:: PROVIDED DATA ::

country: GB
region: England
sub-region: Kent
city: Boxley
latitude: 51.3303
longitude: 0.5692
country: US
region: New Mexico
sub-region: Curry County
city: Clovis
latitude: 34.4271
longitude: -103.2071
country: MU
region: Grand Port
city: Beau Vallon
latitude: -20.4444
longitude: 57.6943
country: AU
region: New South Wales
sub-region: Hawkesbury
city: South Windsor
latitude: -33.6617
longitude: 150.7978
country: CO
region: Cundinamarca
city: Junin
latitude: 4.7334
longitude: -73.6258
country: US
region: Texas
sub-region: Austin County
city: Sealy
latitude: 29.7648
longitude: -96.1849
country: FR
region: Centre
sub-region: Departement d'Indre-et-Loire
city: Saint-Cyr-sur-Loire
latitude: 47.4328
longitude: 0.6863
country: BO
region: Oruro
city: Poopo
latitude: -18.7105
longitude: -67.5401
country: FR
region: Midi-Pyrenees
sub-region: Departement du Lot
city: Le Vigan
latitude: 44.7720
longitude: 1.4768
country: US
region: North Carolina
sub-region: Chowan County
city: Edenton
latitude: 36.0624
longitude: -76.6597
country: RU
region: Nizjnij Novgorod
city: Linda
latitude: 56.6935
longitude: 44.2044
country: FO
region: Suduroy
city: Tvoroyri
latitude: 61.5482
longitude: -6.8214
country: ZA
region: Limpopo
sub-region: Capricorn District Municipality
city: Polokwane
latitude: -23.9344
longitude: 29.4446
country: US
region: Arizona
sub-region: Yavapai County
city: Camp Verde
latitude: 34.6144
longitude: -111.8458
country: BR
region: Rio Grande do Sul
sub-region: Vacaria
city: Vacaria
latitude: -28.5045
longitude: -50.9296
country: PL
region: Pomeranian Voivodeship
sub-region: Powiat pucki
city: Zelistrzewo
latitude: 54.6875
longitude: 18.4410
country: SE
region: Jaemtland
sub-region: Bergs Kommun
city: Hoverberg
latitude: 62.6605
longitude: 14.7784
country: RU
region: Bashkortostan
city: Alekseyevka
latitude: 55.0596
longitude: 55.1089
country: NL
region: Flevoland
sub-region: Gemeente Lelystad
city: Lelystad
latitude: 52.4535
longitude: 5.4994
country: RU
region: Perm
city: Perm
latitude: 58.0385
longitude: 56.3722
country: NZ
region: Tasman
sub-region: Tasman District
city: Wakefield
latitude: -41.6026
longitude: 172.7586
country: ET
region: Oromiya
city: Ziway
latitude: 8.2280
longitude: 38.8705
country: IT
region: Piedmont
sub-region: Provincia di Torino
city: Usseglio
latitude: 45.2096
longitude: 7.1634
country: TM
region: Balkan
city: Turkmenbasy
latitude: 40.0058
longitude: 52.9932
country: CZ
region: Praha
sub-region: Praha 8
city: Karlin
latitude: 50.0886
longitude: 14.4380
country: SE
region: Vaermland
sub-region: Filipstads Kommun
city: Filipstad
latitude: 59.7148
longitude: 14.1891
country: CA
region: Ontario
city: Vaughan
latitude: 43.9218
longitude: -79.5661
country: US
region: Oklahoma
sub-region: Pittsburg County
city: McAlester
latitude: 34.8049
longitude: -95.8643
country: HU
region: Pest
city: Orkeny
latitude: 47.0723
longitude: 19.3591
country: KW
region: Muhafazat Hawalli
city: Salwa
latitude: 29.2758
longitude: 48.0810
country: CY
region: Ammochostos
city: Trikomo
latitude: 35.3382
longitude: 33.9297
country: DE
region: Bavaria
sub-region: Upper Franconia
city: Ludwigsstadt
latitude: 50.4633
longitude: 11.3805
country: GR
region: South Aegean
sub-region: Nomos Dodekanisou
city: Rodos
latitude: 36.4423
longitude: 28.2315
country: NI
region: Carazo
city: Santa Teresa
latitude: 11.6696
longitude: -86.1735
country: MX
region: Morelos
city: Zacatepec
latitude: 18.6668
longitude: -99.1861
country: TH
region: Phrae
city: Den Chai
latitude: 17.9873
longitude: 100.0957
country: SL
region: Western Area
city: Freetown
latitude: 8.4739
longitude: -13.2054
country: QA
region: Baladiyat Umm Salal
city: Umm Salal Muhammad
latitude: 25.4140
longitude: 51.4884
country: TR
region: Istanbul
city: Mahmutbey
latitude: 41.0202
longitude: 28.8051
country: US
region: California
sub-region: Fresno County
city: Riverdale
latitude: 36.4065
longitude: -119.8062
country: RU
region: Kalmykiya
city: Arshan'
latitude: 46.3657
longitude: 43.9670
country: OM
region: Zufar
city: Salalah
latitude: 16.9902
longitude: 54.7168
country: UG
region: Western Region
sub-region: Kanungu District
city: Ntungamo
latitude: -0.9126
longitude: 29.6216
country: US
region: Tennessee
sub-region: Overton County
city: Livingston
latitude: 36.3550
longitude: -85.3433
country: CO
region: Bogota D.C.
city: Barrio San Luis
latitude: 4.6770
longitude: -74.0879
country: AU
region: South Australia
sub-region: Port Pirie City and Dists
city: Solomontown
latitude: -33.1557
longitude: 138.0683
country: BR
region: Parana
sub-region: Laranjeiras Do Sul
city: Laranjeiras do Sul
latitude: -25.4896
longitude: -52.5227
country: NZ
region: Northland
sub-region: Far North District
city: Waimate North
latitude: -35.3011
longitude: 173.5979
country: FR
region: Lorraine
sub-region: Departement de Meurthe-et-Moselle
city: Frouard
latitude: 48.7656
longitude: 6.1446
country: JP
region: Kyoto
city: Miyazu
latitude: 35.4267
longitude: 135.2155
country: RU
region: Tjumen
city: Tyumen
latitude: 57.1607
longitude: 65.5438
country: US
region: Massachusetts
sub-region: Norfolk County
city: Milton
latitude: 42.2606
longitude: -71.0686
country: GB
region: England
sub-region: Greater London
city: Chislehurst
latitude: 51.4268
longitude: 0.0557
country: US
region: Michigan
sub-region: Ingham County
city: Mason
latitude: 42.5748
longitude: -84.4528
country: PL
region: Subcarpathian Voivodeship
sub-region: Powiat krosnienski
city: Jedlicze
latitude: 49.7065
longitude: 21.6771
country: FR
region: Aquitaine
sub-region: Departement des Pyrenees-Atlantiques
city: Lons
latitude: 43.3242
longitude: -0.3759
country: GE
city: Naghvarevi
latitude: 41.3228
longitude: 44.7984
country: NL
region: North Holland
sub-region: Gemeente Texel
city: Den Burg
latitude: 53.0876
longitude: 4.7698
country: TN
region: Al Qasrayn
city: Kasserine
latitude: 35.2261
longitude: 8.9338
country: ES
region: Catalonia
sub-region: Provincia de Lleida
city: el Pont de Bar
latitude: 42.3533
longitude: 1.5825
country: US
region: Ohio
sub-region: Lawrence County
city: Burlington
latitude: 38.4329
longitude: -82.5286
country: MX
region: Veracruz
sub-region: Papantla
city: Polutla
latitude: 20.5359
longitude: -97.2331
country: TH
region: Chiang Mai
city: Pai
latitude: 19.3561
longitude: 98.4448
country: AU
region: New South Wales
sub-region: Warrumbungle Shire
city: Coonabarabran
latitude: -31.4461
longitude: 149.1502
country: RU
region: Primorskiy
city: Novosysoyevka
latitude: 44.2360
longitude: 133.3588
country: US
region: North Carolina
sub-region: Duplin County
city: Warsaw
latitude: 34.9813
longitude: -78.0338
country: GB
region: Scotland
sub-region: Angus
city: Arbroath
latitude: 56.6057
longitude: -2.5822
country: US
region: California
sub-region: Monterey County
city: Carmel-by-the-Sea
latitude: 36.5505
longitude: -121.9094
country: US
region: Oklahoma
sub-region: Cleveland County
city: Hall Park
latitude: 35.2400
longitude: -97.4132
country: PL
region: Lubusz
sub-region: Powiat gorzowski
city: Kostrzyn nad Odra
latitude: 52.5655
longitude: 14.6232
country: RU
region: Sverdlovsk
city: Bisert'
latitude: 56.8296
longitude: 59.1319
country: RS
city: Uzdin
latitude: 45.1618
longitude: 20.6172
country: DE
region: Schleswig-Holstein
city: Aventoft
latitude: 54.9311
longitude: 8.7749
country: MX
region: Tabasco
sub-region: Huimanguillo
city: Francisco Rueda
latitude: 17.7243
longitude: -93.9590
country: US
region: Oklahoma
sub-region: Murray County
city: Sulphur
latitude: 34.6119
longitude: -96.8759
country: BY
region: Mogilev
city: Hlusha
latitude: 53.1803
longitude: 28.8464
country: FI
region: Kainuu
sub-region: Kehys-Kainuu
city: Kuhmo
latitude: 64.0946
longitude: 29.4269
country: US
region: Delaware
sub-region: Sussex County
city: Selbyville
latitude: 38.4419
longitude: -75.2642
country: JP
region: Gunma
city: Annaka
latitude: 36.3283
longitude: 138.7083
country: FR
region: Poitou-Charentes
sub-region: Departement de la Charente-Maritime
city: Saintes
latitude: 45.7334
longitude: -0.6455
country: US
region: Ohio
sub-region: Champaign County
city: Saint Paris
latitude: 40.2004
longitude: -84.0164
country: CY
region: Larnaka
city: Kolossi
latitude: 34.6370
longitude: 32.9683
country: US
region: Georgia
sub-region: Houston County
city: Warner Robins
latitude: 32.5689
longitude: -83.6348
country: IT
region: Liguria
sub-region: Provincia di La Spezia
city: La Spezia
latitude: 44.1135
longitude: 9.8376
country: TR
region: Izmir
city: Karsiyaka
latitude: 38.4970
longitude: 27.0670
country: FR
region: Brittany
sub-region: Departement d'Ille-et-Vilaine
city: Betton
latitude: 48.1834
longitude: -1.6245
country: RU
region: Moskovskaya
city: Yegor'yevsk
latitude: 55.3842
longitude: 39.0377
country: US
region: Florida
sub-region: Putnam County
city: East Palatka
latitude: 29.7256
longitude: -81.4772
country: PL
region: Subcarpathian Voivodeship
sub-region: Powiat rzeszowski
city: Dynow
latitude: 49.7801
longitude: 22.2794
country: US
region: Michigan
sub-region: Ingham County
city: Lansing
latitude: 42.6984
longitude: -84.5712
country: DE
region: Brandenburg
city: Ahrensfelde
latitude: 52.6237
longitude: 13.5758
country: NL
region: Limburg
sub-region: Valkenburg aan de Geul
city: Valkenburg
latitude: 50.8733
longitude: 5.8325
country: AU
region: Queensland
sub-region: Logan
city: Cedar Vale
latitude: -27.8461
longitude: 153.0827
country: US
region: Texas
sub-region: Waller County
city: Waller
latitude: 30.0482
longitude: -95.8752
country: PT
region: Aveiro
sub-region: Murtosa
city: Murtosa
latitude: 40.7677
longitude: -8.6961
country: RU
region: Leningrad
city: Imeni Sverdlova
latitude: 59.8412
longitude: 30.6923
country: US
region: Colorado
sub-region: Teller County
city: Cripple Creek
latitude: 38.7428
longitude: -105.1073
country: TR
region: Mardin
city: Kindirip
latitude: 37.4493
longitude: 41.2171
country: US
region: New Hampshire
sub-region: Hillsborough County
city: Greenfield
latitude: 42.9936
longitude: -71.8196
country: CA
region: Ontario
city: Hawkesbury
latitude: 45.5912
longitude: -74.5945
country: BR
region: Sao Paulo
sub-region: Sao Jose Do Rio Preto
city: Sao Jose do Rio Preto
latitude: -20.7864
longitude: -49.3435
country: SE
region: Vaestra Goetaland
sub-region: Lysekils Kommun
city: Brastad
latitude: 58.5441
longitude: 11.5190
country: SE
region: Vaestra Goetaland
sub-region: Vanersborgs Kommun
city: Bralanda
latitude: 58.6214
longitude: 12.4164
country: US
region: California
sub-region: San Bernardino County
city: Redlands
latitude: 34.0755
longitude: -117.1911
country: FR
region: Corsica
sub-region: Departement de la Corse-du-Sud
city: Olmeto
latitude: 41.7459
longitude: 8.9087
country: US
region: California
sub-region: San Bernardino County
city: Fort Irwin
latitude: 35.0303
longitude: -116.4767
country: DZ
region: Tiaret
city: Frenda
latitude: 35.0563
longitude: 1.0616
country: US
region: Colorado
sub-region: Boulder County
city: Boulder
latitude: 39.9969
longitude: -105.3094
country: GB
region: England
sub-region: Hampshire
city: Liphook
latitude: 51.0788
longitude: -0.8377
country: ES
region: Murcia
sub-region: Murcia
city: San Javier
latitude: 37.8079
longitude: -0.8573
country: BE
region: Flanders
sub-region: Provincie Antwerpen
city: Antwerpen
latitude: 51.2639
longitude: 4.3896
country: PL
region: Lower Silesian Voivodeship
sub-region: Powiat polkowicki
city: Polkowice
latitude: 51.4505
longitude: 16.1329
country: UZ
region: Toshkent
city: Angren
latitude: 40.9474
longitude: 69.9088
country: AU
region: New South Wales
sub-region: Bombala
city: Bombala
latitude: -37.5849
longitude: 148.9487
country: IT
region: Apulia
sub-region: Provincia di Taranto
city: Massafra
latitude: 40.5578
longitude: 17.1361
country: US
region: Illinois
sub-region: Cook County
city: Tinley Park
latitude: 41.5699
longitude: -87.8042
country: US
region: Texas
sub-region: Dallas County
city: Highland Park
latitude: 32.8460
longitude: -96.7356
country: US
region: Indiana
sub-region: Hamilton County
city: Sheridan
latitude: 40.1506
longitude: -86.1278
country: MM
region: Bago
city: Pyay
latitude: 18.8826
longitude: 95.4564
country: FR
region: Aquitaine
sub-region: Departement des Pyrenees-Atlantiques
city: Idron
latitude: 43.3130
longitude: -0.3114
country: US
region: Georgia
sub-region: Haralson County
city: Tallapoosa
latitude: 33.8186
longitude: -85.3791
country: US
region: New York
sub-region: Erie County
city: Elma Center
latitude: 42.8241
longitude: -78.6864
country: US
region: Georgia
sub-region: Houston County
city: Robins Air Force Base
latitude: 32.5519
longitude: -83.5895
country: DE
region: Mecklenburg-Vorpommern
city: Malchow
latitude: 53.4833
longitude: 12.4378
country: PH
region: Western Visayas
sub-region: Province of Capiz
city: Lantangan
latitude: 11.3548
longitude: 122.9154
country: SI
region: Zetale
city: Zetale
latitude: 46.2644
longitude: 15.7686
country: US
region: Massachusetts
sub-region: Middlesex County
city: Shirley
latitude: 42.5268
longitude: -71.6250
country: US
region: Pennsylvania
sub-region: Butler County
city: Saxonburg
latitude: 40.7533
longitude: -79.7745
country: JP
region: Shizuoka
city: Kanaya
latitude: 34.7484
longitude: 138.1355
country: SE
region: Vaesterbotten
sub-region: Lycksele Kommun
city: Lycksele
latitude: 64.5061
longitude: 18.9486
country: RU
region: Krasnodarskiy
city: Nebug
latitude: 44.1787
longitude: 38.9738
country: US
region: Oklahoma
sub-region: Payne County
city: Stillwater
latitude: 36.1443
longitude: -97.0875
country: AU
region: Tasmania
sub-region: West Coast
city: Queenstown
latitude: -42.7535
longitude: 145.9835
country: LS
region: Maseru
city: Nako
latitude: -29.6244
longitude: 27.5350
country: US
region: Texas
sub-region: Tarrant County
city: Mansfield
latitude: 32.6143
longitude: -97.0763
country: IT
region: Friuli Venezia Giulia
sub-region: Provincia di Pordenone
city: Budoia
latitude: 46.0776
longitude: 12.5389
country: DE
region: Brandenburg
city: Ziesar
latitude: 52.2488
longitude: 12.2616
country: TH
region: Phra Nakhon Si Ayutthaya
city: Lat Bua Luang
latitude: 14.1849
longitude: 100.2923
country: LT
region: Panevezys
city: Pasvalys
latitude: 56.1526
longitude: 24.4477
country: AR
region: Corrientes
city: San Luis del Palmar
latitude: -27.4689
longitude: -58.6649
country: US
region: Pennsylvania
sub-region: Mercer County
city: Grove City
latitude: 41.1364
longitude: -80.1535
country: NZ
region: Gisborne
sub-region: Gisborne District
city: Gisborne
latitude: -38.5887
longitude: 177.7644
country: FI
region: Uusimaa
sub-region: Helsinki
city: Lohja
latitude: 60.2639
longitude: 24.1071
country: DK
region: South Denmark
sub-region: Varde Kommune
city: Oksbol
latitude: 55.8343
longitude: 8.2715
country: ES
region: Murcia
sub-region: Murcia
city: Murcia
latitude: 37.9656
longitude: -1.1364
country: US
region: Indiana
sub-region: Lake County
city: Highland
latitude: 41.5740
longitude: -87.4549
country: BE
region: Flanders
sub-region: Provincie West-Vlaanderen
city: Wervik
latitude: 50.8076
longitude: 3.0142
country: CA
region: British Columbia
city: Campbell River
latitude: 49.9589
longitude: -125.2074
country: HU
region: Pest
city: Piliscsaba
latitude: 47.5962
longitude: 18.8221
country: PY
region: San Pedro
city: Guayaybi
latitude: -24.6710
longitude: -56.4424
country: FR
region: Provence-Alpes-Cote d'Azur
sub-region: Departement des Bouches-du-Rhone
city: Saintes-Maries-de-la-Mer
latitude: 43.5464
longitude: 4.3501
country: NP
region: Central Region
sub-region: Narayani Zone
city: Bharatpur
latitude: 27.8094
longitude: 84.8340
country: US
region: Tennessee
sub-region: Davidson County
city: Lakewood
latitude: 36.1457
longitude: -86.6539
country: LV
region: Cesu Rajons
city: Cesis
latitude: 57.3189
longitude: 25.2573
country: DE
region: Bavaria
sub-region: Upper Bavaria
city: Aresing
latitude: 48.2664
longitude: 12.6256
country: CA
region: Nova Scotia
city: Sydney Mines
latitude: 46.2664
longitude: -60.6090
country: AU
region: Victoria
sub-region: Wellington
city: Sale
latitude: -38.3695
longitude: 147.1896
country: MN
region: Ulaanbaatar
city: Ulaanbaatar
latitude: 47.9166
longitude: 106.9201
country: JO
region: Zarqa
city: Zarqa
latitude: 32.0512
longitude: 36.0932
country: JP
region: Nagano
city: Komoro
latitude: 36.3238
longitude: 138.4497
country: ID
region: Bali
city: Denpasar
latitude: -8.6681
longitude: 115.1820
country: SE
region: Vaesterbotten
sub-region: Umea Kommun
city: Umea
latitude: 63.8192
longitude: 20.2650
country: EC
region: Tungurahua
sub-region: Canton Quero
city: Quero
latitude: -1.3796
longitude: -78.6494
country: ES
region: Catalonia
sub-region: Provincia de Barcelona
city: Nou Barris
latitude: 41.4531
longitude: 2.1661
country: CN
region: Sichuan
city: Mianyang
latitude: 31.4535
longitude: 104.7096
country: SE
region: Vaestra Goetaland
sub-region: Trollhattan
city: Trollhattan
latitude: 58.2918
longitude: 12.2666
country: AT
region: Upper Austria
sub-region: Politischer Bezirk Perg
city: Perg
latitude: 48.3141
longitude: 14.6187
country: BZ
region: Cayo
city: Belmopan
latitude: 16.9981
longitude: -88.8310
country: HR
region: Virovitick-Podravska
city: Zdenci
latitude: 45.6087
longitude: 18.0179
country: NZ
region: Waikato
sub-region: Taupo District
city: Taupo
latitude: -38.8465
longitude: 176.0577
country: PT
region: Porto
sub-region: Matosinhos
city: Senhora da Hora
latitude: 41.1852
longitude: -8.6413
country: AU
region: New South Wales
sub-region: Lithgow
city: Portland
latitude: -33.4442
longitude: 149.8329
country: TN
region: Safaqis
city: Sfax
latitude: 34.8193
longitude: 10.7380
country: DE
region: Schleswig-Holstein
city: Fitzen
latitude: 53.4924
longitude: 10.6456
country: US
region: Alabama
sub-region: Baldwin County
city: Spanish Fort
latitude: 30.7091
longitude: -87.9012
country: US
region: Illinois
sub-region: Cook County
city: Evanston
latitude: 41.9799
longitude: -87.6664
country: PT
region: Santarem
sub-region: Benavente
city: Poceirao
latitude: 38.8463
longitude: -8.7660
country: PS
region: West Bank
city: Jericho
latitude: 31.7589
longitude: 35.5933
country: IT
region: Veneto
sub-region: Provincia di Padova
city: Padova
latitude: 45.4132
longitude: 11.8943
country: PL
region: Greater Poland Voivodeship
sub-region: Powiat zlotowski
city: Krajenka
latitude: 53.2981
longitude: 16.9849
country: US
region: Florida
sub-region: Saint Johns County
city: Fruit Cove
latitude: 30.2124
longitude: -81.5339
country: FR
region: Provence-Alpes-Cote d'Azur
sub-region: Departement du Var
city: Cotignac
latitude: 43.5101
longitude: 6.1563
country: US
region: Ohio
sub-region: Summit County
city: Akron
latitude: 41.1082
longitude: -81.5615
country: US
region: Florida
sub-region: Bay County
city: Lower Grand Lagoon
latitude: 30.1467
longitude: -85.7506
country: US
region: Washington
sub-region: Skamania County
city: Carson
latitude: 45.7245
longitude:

:::

- _INSTRUCTION_:
Please copy the data above word for word, from the line with "city: Salalah" up to and including the line with "city: el Pont de Bar".

- _ANSWER TO THE EXERCISE_:
city: Salalah
latitude: 16.9902
longitude: 54.7168
country: UG
region: Western Region
sub-region: Kanungu District
city: Ntungamo
latitude: -0.9126
longitude: 29.6216
country: US
region: Tennessee
sub-region: Overton County
city: Livingston
latitude: 36.3550
longitude: -85.3433
country: CO
region: Bogota D.C.
city: Barrio San Luis
latitude: 4.6770
longitude: -74.0879
country: AU
region: South Australia
sub-region: Port Pirie City and Dists
city: Solomontown
latitude: -33.1557
longitude: 138.0683
country: BR
region: Parana
sub-region: Laranjeiras Do Sul
city: Laranjeiras do Sul
latitude: -25.4896
longitude: -52.5227
country: NZ
region: Northland
sub-region: Far North District
city: Waimate North
latitude: -35.3011
longitude: 173.5979
country: FR
region: Lorraine
sub-region: Departement de Meurthe-et-Moselle
city: Frouard
latitude: 48.7656
longitude: 6.1446
country: JP
region: Kyoto
city: Miyazu
latitude: 35.4267
longitude: 135.2155
country: RU
region: Tjumen
city: Tyumen
latitude: 57.1607
longitude: 65.5438
country: US
region: Massachusetts
sub-region: Norfolk County
city: Milton
latitude: 42.2606
longitude: -71.0686
country: GB
region: England
sub-region: Greater London
city: Chislehurst
latitude: 51.4268
longitude: 0.0557
country: US
region: Michigan
sub-region: Ingham County
city: Mason
latitude: 42.5748
longitude: -84.4528
country: PL
region: Subcarpathian Voivodeship
sub-region: Powiat krosnienski
city: Jedlicze
latitude: 49.7065
longitude: 21.6771
country: FR
region: Aquitaine
sub-region: Departement des Pyrenees-Atlantiques
city: Lons
latitude: 43.3242
longitude: -0.3759
country: GE
city: Naghvarevi
latitude: 41.3228
longitude: 44.7984
country: NL
region: North Holland
sub-region: Gemeente Texel
city: Den Burg
latitude: 53.0876
longitude: 4.7698
country: TN
region: Al Qasrayn
city: Kasserine
latitude: 35.2261
longitude: 8.9338
country: ES
region: Catalonia
sub-region: Provincia de Lleida
city: el Pont de Bar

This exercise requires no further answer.